Paul Somdyuti, Norkin Andrey, Bovik Alan C
IEEE Trans Image Process. 2024;33:5114-5128. doi: 10.1109/TIP.2024.3455989. Epub 2024 Sep 19.
Adaptive video streaming relies on the construction of efficient bitrate ladders to deliver the best possible visual quality to viewers under bandwidth constraints.

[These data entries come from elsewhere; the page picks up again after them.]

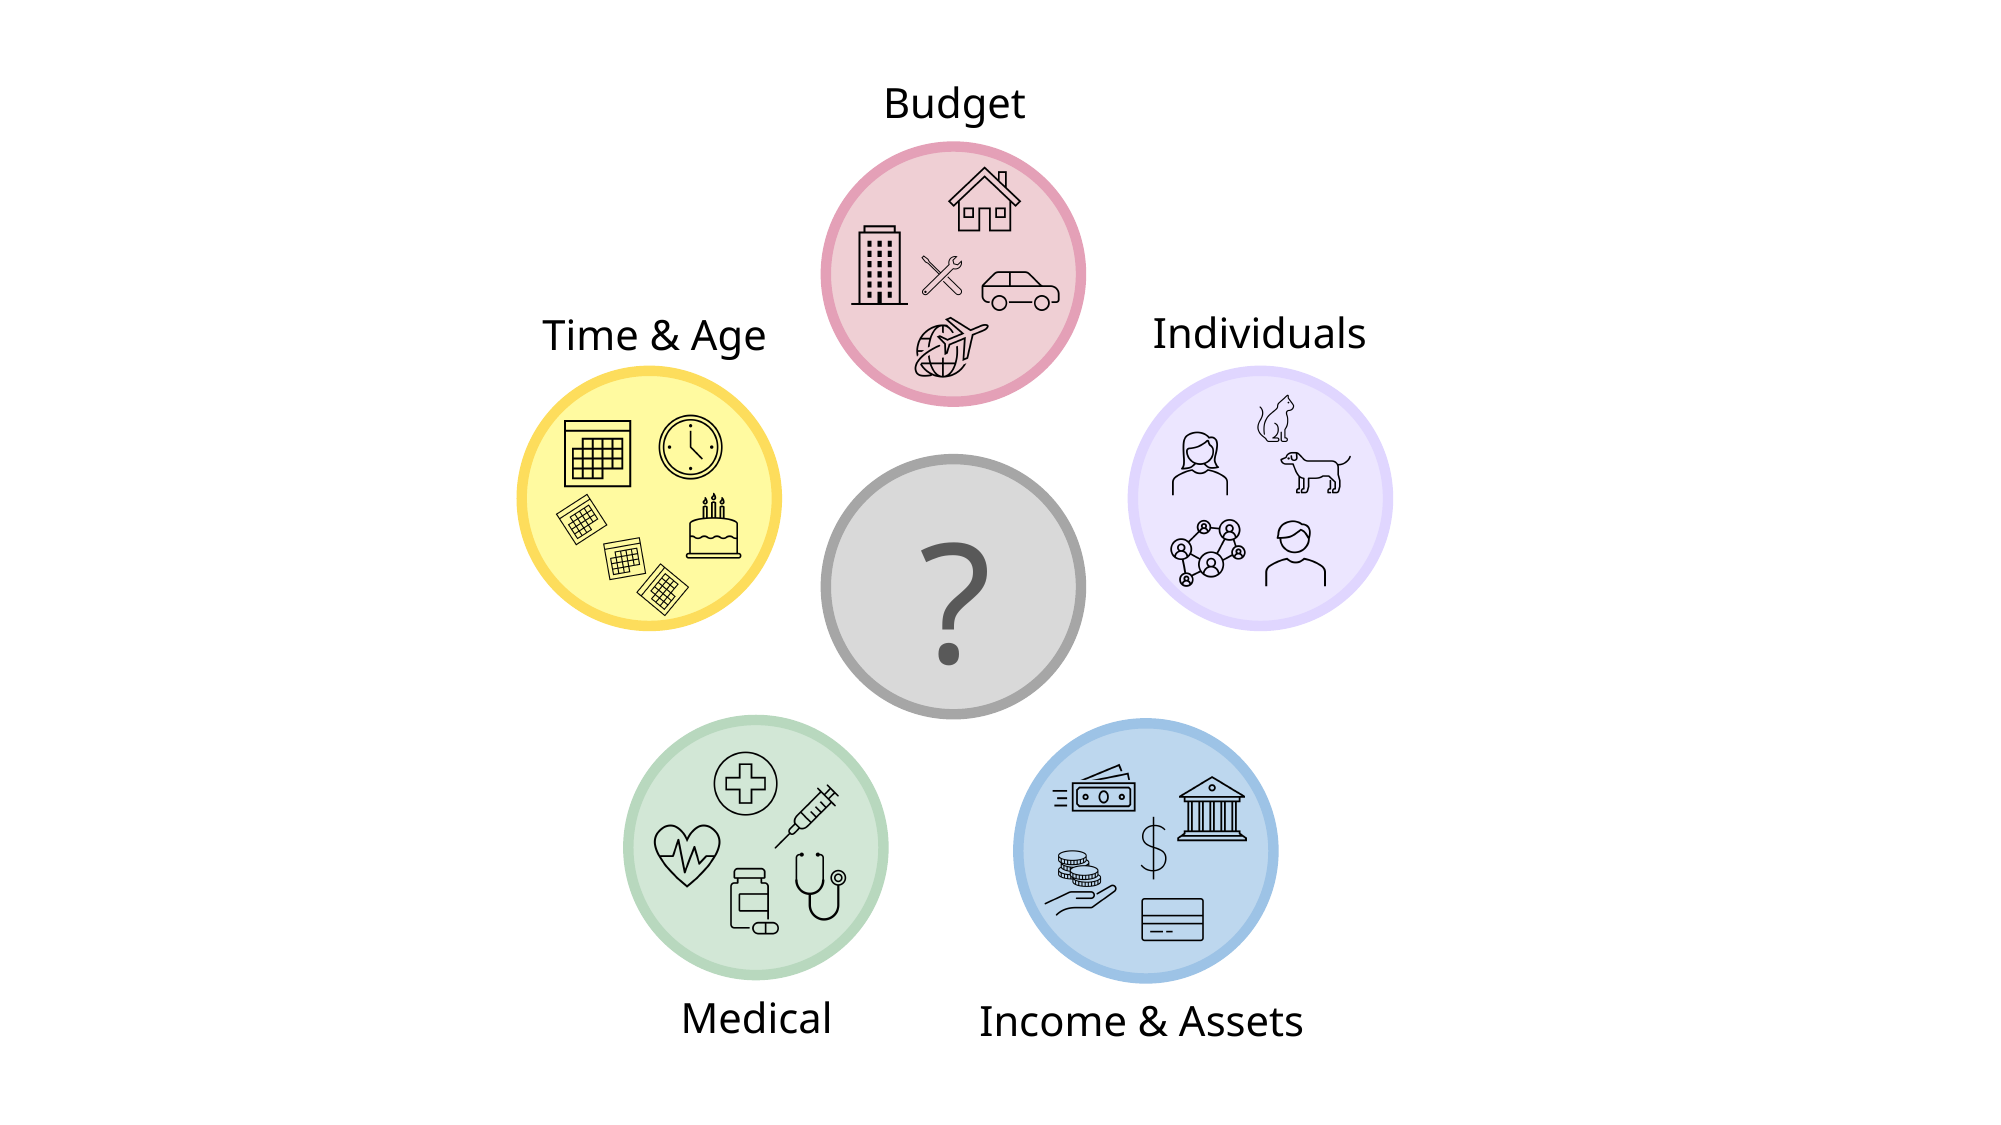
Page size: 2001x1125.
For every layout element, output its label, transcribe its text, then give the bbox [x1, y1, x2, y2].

text_box Budget [868, 69, 1041, 134]
text_box Income & Assets [964, 986, 1320, 1052]
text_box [521, 146, 1388, 979]
text_box Medical [665, 984, 848, 1050]
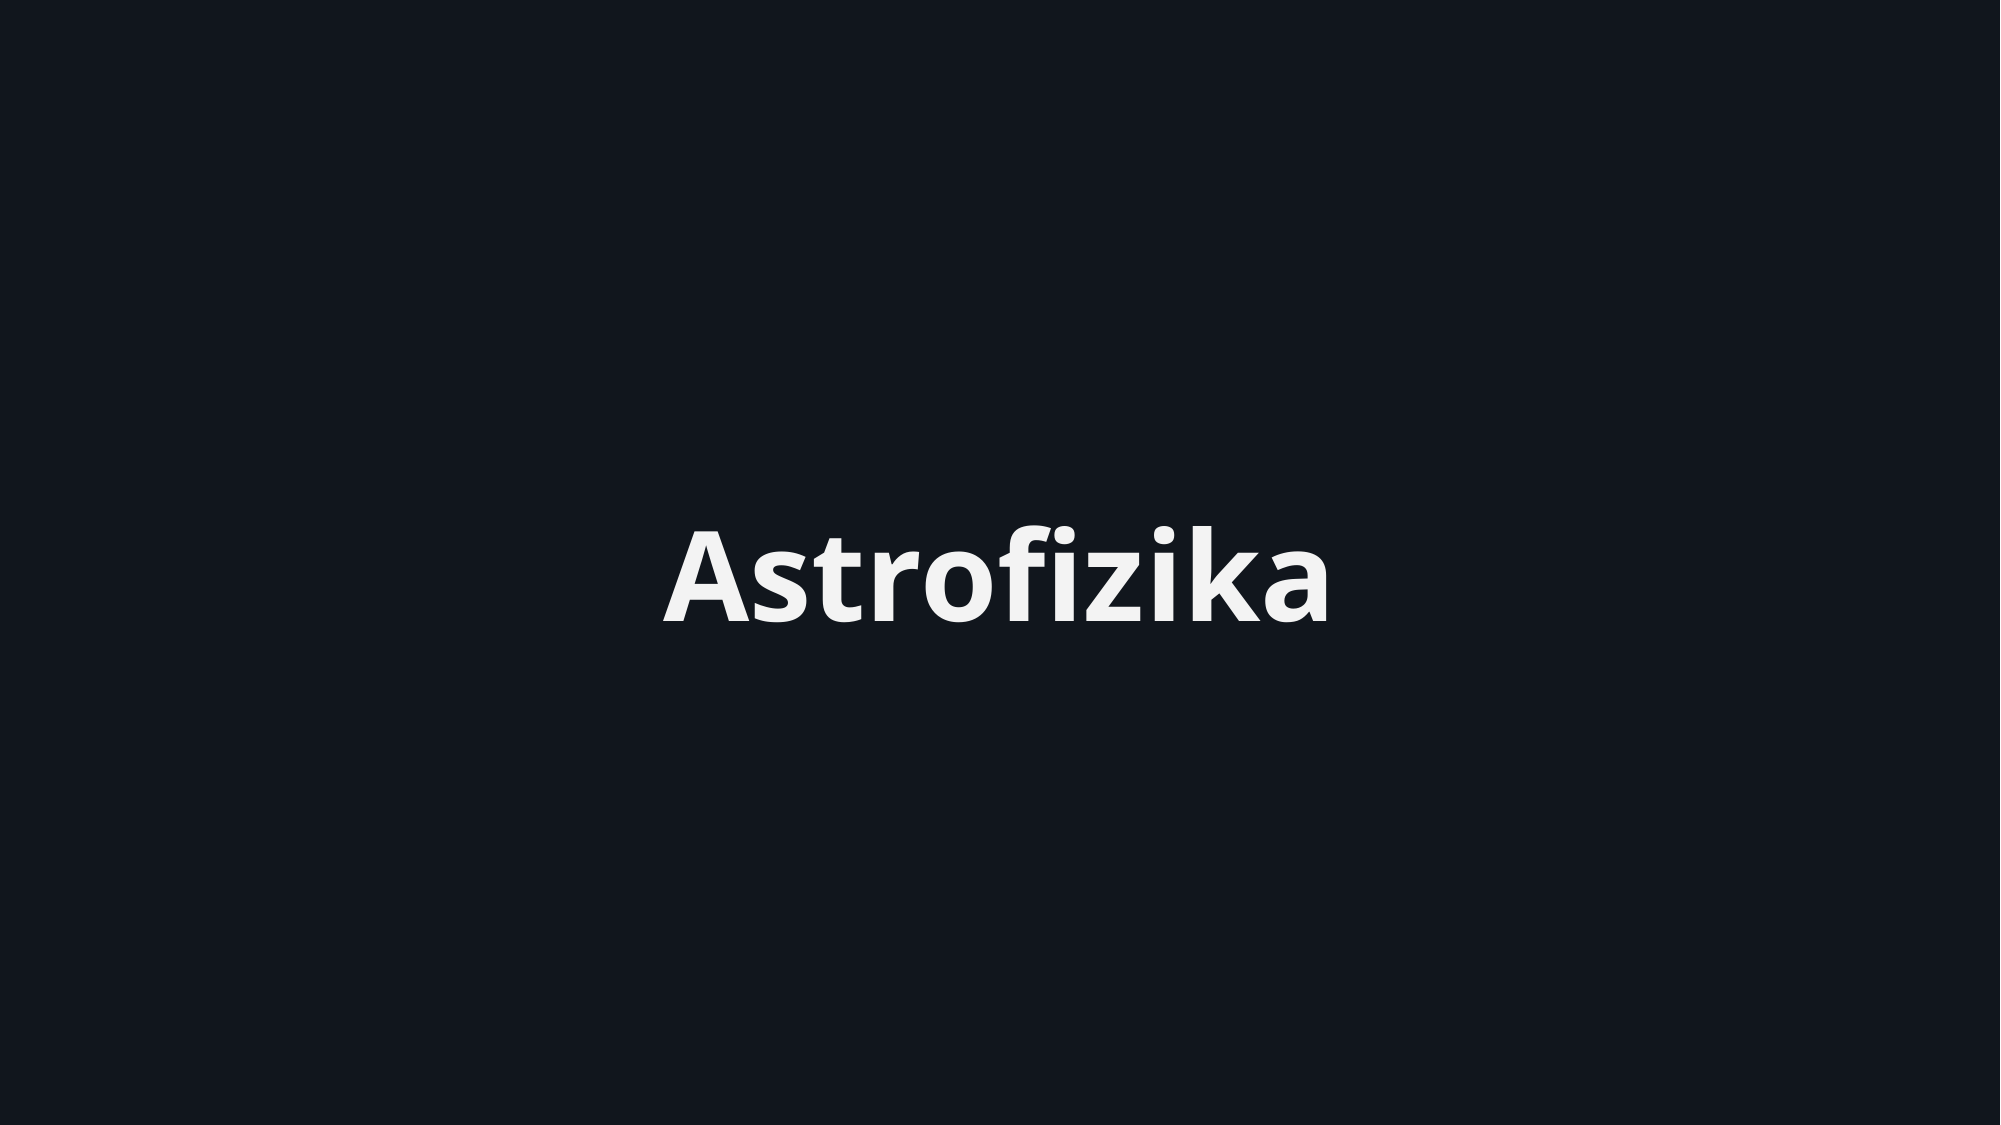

The traditional method of content dependent bitrate ladder selection requires a video shot to be pre-encoded with multiple encoding parameters to find the optimal operating points given by the convex hull of the resulting rate-quality curves. However, this pre-encoding step is equivalent to an exhaustive search process over the space of possible encoding parameters, which causes significant overhead in terms of both computation and time expenditure. To reduce this overhead, we propose a deep learning based method of content aware convex hull prediction. We employ a recurrent convolutional network (RCN) to implicitly analyze the spatiotemporal complexity of video shots in order to predict their convex hulls. A two-step transfer learning scheme is adopted to train our proposed RCN-Hull model, which ensures sufficient content diversity to analyze scene complexity, while also making it possible to capture the scene statistics of pristine source videos. Our experimental results reveal that our proposed model yields better approximations of the optimal convex hulls, and offers competitive time savings as compared to existing approaches. On average, the pre-encoding time was reduced by 53.8% by our method, while the average Bjøntegaard delta bitrate (BD-rate) of the predicted convex hulls against ground truth was 0.26%, and the mean absolute deviation of the BD-rate distribution was 0.57%.
自适应视频流依赖于构建高效的比特率阶梯,以便在带宽受限的情况下为观众提供尽可能好的视觉质量。传统的基于内容的比特率阶梯选择方法需要对视频镜头进行多编码参数预编码,以找到由所得速率-质量曲线的凸包给出的最佳工作点。然而,这个预编码步骤相当于在可能的编码参数空间上进行穷举搜索过程,这在计算和时间消耗方面都会导致显著的开销。为了减少这种开销,我们提出了一种基于深度学习的内容感知凸包预测方法。我们采用递归卷积网络(RCN)来隐式分析视频镜头的时空复杂性,以便预测它们的凸包。采用两步迁移学习方案来训练我们提出的RCN-Hull模型,这确保了足够的内容多样性以分析场景复杂性,同时也能够捕捉原始源视频的场景统计信息。我们的实验结果表明,我们提出的模型能够更好地逼近最优凸包,并且与现有方法相比,在时间节省方面具有竞争力。平均而言,我们的方法将预编码时间减少了53.8%,而预测凸包相对于真实情况的平均Bjøntegaard 增量比特率(BD-rate)为0.26%,BD-rate分布的平均绝对偏差为0.57%。